*PROBLEM TO WORK ON*: Within the entries below, the lines from the one with "din dag for dag." through the one with "du adoptere?" are to be set down exactly, both ends kept.

*INFORMATION*:
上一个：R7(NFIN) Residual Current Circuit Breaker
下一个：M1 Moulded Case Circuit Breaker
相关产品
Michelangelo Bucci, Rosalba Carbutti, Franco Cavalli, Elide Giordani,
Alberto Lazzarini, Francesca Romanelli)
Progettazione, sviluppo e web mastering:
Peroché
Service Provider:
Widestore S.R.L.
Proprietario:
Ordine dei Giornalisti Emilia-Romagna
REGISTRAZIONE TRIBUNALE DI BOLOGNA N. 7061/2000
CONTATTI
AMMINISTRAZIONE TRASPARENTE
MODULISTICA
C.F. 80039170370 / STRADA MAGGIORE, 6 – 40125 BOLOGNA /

--

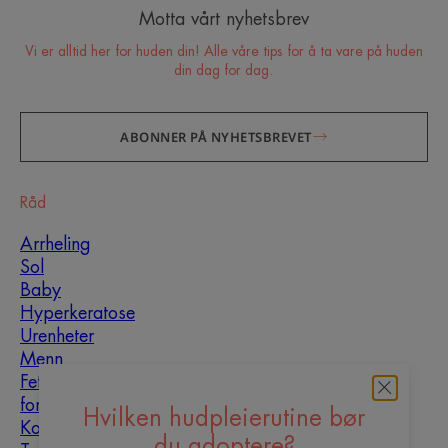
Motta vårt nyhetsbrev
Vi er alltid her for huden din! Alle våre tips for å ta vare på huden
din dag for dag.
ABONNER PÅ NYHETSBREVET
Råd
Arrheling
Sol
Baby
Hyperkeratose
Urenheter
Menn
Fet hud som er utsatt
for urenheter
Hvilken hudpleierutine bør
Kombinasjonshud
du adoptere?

*SOLUTION TO THE PROBLEM*:
din dag for dag.
ABONNER PÅ NYHETSBREVET
Råd
Arrheling
Sol
Baby
Hyperkeratose
Urenheter
Menn
Fet hud som er utsatt
for urenheter
Hvilken hudpleierutine bør
Kombinasjonshud
du adoptere?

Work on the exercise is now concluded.